### Passage shown
◆ ◆ ◆ ◆

SSSE: Efficiently Erasing Samples from Trained Machine Learning Models
- URL: http://arxiv.org/abs/2107.03860v1
- Date: Thu, 8 Jul 2021 14:17:24 GMT
- Title: SSSE: Efficiently Erasing Samples from Trained Machine Learning Models
- Authors: Alexandra Peste, Dan Alistarh, Christoph H. Lampert
- Abstract summary: We propose an efficient and effective algorithm, SSSE, for samples erasure.
In certain cases SSSE can erase samples almost as well as the optimal, yet impractical, gold standard of training a new model from scratch with only the permitted data.

◆ ◆ ◆ ◆

### Excerpted data
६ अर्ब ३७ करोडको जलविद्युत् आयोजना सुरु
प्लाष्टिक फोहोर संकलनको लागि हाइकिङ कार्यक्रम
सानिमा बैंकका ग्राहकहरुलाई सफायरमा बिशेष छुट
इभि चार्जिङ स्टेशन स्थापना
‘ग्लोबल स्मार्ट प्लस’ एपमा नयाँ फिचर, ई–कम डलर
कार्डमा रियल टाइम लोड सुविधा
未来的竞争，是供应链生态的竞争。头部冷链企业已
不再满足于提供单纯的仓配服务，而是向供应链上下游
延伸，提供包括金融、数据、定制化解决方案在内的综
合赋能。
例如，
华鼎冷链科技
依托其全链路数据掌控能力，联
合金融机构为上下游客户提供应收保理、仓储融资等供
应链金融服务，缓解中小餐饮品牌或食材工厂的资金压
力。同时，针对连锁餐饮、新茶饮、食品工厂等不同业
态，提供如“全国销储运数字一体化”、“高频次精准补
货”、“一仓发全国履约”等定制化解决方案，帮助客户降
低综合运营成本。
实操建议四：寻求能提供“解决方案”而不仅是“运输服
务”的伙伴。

◆ ◆ ◆ ◆

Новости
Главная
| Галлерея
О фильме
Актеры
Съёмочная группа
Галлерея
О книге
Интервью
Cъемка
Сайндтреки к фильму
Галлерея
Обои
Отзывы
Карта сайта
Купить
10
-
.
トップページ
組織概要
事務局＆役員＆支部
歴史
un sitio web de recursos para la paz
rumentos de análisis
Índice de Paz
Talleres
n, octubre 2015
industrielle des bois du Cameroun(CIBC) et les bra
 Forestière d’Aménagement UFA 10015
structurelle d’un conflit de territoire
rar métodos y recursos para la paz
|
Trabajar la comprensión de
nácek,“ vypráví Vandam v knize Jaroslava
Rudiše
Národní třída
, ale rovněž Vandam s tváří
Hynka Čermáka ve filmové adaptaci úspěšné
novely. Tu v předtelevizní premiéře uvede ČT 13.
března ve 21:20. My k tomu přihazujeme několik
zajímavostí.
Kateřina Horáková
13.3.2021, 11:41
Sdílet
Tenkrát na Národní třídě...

◆ ◆ ◆ ◆

In the SSSE summary above, what impractical gold standard is SSSE said to nearly match in certain cases?

Training a new model from scratch with only the permitted data.